Repurposing Drugs for the Treatment of COVID-19 and Its Cardiovascular Manifestations.

Circ Res

Channing Division of Network Medicine (R.-S.W., J.L.), Department of Medicine, Brigham and Women's Hospital, Harvard Medical School Boston, MA.

Published: May 2023

COVID-19 is an infectious disease caused by SARS-CoV-2 leading to the ongoing global pandemic. Infected patients developed a range of respiratory symptoms, including respiratory failure, as well as other extrapulmonary complications. Multiple comorbidities, including hypertension, diabetes, cardiovascular diseases, and chronic kidney diseases, are associated with the severity and increased mortality of COVID-19. SARS-CoV-2 infection also causes a range of cardiovascular complications, including myocarditis, myocardial injury, heart failure, arrhythmias, acute coronary syndrome, and venous thromboembolism. Although a variety of methods have been developed and many clinical trials have been launched for drug repositioning for COVID-19, treatments that consider cardiovascular manifestations and cardiovascular disease comorbidities specifically are limited.
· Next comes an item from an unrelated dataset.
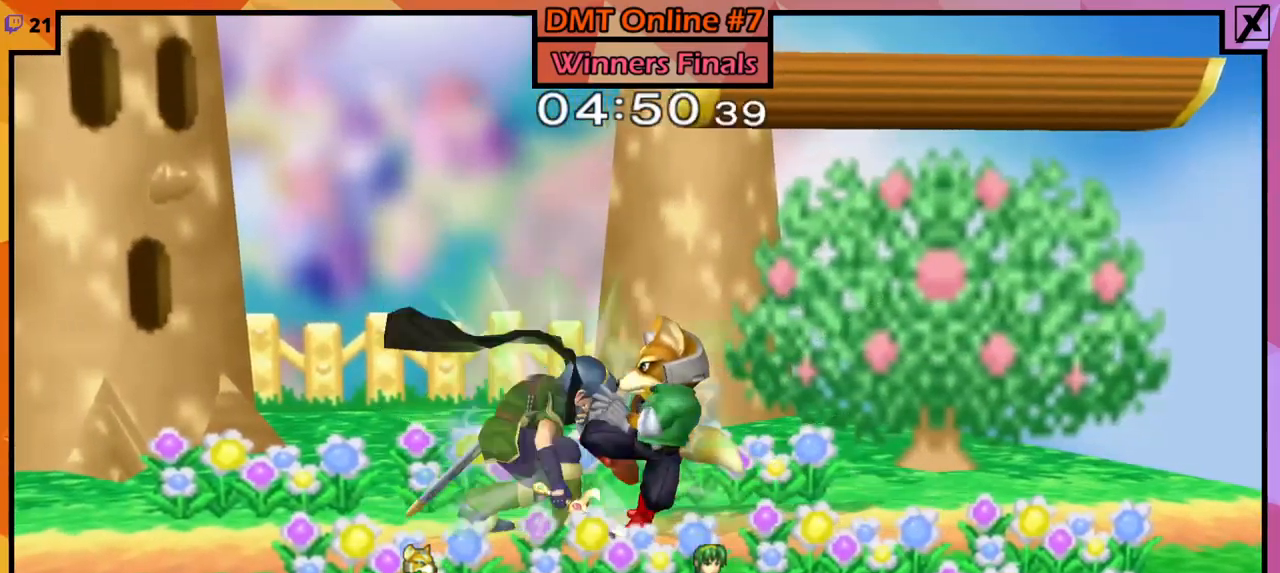
{"buttons": [], "left_stick": "up", "right_stick": "center", "events": [[67, "L1", "up"], [67, "R1", "up"], [267, "left_stick", "up"], [367, "left_stick", "center"], [434, "left_stick", "up"]]}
In this review, we summarize recent advances in drug repositioning for COVID-19, including experimental drug repositioning, high-throughput drug screening, omics data-based, and network medicine-based computational drug repositioning, with particular attention on those drug treatments that consider cardiovascular manifestations of COVID-19. We discuss prospective opportunities and potential methods for repurposing drugs to treat cardiovascular complications of COVID-19.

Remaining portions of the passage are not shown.